Sh*t Gets Real

How is it that sometimes I just wake up in a mood? Nothing happened in the night beyond the ordinary getting up once to pee, dreams are neither remembered nor rehashed. And yet, as my eyes adjust to the morning light, I feel a mood in full force in my mind and body…happy or grumpy, energized or frazzled, worried, or, (and rarely these days), at peace.  This morning I woke up in full “I’m a fraud!” glory! You might know what I’m talking about: Who do I think I am _______, doing what I do?  For me, that means writing. I beat myself up. What do I have of any value to add to the conversation? How am I going to drag myself to my desk and stare at a blinking curser on a blank screen? The curser who says, fake, fake, fake.

And then I move on to: Oh crap, what am I going to do with the rest of my life? I should have gone to law school!  How did I get myself into this awful space of feeling like a loser if I do work/write and feeling like a loser if I don’t work/write? And, how do I get out of it?

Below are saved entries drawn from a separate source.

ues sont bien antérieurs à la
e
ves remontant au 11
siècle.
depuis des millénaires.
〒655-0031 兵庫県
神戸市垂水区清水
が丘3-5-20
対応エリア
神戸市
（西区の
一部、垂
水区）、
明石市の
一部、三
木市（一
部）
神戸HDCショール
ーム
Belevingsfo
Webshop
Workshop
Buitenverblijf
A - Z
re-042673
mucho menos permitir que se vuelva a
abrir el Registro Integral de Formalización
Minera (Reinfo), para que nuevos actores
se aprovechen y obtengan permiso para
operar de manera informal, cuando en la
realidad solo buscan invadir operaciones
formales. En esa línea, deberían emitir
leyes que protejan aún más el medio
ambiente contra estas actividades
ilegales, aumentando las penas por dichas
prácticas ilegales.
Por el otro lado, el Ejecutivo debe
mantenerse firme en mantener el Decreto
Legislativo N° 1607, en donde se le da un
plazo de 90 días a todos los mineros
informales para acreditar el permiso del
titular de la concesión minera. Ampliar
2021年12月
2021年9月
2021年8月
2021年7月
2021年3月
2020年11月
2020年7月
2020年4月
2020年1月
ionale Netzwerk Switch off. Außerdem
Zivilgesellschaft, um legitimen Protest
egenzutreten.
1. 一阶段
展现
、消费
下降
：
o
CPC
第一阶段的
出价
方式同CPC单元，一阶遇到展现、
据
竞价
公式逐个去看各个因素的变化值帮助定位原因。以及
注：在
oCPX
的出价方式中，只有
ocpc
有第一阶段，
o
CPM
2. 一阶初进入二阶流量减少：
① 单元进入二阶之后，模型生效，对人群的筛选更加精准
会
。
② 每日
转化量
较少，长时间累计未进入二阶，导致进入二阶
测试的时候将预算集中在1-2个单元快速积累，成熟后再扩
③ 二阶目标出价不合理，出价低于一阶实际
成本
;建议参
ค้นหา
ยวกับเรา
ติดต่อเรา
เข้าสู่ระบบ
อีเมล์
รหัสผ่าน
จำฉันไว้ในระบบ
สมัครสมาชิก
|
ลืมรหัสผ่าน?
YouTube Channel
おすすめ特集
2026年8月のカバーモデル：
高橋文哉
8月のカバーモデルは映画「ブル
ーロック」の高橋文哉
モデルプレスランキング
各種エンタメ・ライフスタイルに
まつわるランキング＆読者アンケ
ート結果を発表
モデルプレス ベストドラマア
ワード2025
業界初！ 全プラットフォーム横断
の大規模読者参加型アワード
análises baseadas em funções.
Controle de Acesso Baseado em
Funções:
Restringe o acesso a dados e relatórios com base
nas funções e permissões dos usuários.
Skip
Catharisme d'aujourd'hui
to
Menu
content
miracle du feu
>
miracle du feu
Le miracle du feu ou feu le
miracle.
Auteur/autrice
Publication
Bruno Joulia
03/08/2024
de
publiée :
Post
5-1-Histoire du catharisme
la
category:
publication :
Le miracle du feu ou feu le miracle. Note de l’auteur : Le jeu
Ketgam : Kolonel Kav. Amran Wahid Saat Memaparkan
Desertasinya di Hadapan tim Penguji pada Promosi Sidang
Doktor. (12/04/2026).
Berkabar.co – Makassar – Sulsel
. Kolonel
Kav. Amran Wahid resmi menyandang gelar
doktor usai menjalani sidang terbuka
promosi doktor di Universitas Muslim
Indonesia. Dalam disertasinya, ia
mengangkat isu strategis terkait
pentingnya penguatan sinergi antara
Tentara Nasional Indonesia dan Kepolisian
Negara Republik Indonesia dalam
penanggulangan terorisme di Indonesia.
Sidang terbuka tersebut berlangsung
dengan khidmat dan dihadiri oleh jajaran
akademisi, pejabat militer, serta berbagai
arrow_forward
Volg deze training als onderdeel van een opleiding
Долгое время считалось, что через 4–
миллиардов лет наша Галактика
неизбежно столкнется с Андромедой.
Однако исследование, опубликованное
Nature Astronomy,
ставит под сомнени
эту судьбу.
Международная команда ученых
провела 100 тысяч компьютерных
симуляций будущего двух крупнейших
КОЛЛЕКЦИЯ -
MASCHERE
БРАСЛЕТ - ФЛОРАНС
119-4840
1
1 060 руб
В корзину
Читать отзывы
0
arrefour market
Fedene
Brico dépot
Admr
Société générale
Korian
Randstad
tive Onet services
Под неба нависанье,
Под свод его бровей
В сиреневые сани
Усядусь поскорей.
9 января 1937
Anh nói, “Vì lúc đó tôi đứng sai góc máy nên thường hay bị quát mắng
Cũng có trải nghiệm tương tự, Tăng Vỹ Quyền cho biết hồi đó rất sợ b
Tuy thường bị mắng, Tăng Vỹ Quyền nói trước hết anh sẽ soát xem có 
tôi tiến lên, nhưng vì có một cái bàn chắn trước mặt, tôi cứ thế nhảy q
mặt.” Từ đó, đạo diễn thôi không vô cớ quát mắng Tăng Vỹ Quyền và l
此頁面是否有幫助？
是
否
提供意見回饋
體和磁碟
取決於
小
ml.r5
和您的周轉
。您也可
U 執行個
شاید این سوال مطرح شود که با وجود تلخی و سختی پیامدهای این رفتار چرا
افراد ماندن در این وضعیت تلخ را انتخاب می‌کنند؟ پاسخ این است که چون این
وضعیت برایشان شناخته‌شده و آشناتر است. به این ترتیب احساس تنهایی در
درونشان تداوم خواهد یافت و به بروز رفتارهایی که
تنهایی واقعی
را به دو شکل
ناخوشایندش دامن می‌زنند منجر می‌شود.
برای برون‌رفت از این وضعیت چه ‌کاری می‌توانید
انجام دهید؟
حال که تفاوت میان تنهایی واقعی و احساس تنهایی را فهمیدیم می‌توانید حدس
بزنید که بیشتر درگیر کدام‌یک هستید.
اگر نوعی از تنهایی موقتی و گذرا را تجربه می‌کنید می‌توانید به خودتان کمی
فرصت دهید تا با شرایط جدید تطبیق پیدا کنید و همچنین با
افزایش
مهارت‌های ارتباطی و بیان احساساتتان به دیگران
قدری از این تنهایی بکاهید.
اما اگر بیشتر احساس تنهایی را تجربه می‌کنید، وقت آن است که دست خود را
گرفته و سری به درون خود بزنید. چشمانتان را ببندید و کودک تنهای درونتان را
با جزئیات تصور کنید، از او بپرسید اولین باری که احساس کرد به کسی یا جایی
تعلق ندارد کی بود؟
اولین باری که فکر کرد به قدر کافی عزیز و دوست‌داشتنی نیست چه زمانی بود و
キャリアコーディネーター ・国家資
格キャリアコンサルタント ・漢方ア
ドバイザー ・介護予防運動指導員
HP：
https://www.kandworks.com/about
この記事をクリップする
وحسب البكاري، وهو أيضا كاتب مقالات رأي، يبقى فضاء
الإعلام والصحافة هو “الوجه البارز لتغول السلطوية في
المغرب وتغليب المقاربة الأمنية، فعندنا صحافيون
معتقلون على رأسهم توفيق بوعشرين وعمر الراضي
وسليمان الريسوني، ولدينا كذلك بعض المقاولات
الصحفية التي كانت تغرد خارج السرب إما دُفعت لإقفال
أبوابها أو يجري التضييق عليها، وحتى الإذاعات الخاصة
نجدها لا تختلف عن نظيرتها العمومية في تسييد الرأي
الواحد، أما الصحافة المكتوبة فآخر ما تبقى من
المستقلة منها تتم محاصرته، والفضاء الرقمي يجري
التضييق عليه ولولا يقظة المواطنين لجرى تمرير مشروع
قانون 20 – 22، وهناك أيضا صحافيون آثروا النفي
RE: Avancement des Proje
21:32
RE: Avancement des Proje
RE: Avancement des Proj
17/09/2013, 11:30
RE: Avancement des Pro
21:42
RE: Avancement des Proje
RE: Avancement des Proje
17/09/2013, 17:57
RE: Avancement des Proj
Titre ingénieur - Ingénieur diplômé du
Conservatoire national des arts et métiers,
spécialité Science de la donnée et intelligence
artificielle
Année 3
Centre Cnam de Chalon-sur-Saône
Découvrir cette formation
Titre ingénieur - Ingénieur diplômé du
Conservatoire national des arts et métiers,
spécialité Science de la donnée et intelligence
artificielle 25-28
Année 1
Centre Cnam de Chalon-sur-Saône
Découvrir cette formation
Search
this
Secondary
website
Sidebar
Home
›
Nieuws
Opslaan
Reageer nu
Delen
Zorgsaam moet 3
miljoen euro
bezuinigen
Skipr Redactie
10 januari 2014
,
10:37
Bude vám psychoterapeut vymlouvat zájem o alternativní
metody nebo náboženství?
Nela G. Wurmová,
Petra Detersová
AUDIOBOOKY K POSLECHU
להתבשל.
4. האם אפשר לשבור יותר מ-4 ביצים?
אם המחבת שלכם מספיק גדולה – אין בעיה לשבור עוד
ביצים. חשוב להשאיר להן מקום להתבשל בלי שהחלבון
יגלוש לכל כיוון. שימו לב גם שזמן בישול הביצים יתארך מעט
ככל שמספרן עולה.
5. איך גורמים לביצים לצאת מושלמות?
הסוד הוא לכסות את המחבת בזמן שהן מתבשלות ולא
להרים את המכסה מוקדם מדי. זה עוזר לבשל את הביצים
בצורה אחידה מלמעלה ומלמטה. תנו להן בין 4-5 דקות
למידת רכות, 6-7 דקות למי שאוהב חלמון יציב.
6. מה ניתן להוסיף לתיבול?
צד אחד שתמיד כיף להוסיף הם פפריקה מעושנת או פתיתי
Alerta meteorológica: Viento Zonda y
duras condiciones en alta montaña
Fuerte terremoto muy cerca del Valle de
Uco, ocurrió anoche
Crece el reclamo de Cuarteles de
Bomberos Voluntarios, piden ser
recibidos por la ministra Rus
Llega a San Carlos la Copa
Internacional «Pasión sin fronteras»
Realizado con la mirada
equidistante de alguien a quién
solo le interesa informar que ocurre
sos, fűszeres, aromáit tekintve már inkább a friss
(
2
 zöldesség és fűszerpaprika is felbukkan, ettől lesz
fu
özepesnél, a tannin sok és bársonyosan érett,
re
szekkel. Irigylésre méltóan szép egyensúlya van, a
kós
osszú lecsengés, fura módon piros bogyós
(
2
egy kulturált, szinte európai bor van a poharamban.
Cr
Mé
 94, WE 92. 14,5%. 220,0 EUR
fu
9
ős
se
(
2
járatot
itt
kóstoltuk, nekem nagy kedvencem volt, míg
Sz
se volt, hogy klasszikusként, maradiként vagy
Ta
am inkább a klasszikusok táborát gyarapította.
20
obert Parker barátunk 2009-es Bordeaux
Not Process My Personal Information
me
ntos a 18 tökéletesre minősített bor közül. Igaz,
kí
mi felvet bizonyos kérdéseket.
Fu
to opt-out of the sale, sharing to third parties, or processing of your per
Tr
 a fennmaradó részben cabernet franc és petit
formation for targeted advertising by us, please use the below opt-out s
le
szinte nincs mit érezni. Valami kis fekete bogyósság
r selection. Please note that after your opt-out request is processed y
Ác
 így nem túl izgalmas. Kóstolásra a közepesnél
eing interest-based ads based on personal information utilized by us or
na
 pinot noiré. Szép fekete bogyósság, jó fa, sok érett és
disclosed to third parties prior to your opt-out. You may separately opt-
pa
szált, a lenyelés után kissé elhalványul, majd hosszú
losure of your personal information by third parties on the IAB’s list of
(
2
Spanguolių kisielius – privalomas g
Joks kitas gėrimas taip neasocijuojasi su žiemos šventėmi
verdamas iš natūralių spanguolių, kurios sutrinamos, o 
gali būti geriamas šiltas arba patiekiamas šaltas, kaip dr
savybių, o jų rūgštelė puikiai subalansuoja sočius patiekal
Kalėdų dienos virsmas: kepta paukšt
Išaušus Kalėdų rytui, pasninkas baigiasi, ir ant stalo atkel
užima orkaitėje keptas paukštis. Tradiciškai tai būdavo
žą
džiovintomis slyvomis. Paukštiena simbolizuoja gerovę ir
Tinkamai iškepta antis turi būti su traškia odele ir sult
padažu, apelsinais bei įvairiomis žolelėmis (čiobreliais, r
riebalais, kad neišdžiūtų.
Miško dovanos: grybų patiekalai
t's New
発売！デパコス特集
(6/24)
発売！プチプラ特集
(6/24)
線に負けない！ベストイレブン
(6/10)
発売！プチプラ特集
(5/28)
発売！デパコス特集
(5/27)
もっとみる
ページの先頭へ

When I’m falling into my self-made sinkholes:

  1. I make my bed. Literally. A made bed tells me that I’m a doer. That I care about myself enough to have a sweet spot to welcome me back at the end of the day. I know, it sounds possibly ridiculous, but it works for me, so I’m not going to argue with myself.

 

 

  1. I reach out to friends. Because it is now, that means a text. This morning I texted a pal:

 

 

Which led me to texting a dozen pals (that’s kind of like writing, isn’t it?) to discover: “What are the three most pressing midlife concerns for women?” Which led to lots of interesting conversations, some laughs, enormous gratitude for friends and, here is the key, it all led to me FEELING LESS ALONE.  I know in the best case scenario, I would have taken a walk or had coffee with a friend IRL. But this way, I talked to 12 women who live all over the country. And, what I learned lifted me up and fed my work. How great to put these crystallized worries at the center of my characters’ lives.

Here’s how it came out:

  1. THEMES:
    1. shifting parenting roles w/adult children vs. teens: “What now? How to shift focus from family as a priority to another priority of meaning and value?”
    2. aging parents: “What will I be when I am no longer a daughter?”
    3. aging body: “What happened to my face? Knees? Vagina?”
    4. finances: “Will I ever be able to retire?”
    5. health and worry over future loss of a facile mind
    6. and, no surprise here: Who Am I/Who do I Want to Be?
      • “Isn’t it supposed to be easier now?”
      • “Will I ever figure out my life?”
      • “How is it that everything that motivated me in my career now seems worthless?”
      • “Is my marriage working?”
      • “Isn’t love enough?”
      • “Is my life about others? Or is it about me?”

Even the glib answers, which made me laugh, spoke to loss and worry about our place in the world—how we can claim what we want, and how we often cave in to what a youth-obsessed society tells us about middle aged women. Elective surgery? Self-medication?

  • “Who has the name of a good plastic surgeon?”
  • “What is the best rosé?”
  • “Is this fat around my stomach or is it really a new organ?”
  • “Shall I color my hair?”
  • “How do I stay supple?”

We are caregivers. We want love. We want to feel our lives and our work are of value. Of course we support our adult children as they learn to support themselves. We care for our parents. And at times we feel squeezed dry. (How do I stay supple? has many implications, no?) We maintain our sense of humor. We worry over at risk populations in a post-democratic United States. We vote, march, make phone calls, give money, change jobs, dye our hair or let it go gray. We leave marriages, we fall in love, sometimes we drink too much rosé, we worry, and we think about how to be the best old ladies we can. As one friend (who, by the way, was recovering from a bilateral mastectomy when she wrote this) said:

We do have choices. We may wake up in a state, but we can choose how we want to face the day, and how we want to face the last act of our short and beautiful lives. Lots of Beauty. Lots of laughs. That shit is real!